### Consignes
**A.** Recopiez le passage de l'extrait sur les « Two Sessions » compris entre « C’est l’augmentation du » et « par les États-Unis. », bornes incluses.
**B.** D'après l'extrait sur les « Two Sessions », quels budgets ont été augmentés en mars 2023 ?

### Extrait source
::::::::

En mars 2023, nous avons eu la chance d’assister à Beijing aux traditionnelles « Two Sessions » qui marquent l’ouverture de la session des organes législatifs et consultatifs en Chine, l’Assemblée nationale populaire (Apn) et la Conférence consultative politique du peuple chinois (Ccppc). Deux faits majeurs, en dehors de la prestation de serment du président Xi Jinping qui venait d’être réélu pour un troisième mandat en 2022, avaient marqué ces « Two Sessions » qui sont un moment fort que les Chinois appellent « la démocratie participative ».
C’est l’augmentation du budget de la défense et celui du…ministère des Sciences et Technologies. Il était question ainsi de réforme plus importante qui va toucher le ministère des Sciences et Technologies qui sera davantage renforcé. Xi Jinping avait ainsi montré son option et sa vision qui sont, au-delà de l’économie, de faire aussi de la technologie l’un de ses outils et par conséquent asseoir son autonomie stratégique dans beaucoup de domaines face à ce qui est appelé « l’endiguement technologique » mené par les États-Unis.

::::::::

### Données fournies

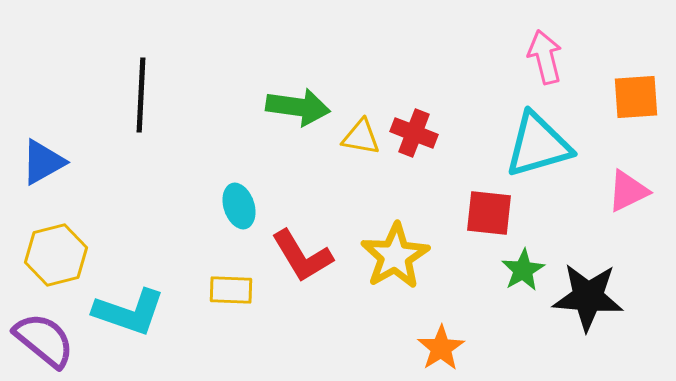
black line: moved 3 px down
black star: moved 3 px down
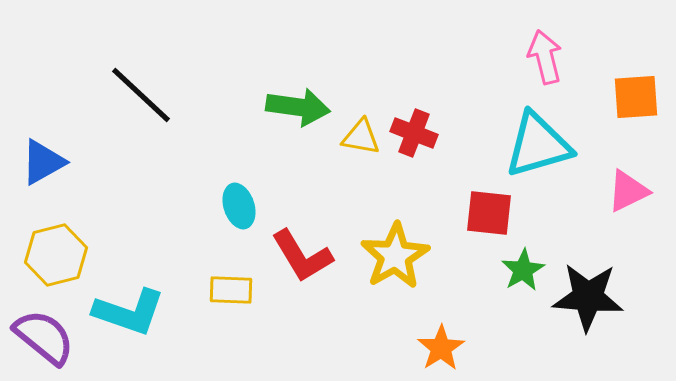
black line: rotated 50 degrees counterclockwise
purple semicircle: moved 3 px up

::::::::

### Exercice corrigé
**A.**
C’est l’augmentation du budget de la défense et celui du…ministère des Sciences et Technologies. Il était question ainsi de réforme plus importante qui va toucher le ministère des Sciences et Technologies qui sera davantage renforcé. Xi Jinping avait ainsi montré son option et sa vision qui sont, au-delà de l’économie, de faire aussi de la technologie l’un de ses outils et par conséquent asseoir son autonomie stratégique dans beaucoup de domaines face à ce qui est appelé « l’endiguement technologique » mené par les États-Unis.

**B.** Le budget de la défense et celui du ministère des Sciences et Technologies.